久志は、その携帯電話を思いっきり踏みつけ、その勢いのまま倒れ混んだ響に突撃し、馬乗りになった。ほとんど無意識だった。そしてそのままもう2発ほど拳を顔面に打ち込んで叫んでいた。

 

 

「お前ぇ!春奈に何してんだ!」しかしその直後、脇腹が爆発したような衝撃を受けた。久志は床に転がりながら、息が出来ずに喘いでいた。

 

 

「…いってえ…は!まさかお前が殴りかかってくるなんて思わなかったわ。」

 

 

響はフラフラと立ち上がると、ゆらめく巨塔のように久志の前に立ちはだかった。

 

 

「いいか、この写真をバラまれたく無かったらアイツと別れろ。
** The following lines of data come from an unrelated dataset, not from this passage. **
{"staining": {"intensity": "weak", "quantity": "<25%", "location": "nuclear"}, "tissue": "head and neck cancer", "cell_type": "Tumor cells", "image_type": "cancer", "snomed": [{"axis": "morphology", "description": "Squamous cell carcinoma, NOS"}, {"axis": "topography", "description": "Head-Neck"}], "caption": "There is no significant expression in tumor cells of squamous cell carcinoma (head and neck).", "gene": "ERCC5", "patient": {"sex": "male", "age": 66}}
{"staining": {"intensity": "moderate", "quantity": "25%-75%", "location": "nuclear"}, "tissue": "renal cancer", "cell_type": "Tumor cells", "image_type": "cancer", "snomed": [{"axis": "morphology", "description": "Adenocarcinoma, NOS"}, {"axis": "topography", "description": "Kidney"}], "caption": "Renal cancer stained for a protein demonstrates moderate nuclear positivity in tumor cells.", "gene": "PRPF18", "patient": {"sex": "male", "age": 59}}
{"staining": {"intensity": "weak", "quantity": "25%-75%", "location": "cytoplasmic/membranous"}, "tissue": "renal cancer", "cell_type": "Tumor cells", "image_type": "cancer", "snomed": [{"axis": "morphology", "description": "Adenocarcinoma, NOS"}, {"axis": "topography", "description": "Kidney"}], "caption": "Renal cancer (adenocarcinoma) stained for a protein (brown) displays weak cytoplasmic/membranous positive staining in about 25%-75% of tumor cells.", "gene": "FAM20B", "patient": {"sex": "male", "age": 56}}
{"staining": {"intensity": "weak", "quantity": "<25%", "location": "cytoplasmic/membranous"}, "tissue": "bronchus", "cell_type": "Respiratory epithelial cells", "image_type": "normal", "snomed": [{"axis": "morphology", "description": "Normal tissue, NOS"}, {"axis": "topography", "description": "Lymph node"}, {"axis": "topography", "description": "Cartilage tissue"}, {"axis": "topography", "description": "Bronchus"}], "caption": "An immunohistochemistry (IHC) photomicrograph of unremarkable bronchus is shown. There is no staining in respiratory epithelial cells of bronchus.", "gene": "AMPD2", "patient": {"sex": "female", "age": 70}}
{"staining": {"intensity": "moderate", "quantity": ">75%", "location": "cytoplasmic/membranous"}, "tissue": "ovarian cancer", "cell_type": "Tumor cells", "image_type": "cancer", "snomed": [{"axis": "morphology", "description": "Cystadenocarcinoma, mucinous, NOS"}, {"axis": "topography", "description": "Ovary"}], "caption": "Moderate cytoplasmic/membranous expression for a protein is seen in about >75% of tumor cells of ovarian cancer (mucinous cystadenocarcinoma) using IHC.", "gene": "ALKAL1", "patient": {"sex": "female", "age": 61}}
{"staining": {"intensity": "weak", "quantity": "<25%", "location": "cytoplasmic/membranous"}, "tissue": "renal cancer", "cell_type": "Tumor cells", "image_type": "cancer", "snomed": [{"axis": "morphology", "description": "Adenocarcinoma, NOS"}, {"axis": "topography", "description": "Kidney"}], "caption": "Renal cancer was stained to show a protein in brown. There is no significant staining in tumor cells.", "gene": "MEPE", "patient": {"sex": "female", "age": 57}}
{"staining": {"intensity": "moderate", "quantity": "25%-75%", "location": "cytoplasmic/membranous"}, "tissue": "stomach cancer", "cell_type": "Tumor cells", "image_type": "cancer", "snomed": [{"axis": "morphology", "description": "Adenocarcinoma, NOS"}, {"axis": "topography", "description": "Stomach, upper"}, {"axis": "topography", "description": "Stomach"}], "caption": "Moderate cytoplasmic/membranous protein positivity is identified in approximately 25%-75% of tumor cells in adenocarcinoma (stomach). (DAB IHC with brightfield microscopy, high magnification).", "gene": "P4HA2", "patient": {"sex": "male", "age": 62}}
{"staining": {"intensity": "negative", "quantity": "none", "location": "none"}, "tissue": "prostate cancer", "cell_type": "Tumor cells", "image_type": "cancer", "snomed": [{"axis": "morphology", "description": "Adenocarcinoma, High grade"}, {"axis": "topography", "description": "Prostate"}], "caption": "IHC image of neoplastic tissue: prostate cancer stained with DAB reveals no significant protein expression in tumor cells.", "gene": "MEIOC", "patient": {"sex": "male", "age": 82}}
あいつに二度と関わるな。宮地の怒りを買っちまったあいつが悪い。携帯、ぶっ壊れてもデータは転送してあるんだからな…」

 

 

「…宮地?なんでお前があんな奴の言うことを聞く?あいつと王子が付き合ってるなら、お前があいつの忠犬みたいな役割をする必要も義理もないだろ?」

 

 

「ああ、宮地は俺の女でもあるんだよ。ヤってる回数は俺の方が多いしな。こんな汚れ仕事もお姫様のためだ。俺ってマジで優しいだろ?王子なんかよりアイツには絶対に俺が似合う」

 

 

「狂ってる…」

 

 

 下衆の戯れに付き合っている暇はない。響の手を久志は体育倉庫に駆けた。ちょうど、仰向けになって毛布に包まれた春奈が担架に乗せられ救急車に運び込まれるところだった。

 

 

「春奈!春奈!春奈ああ!」

 

 

 全身を震わせて肺がはち切れるほど叫んだ。喉の奥が焼けるように熱く、涙が止まらなかった。

 

 

 教員達と数人の生徒の向こう側。彼女の姿が救急車に吸い込まれる寸前、朦朧とする春奈が、僅にこちらに視線を向けたような気がした。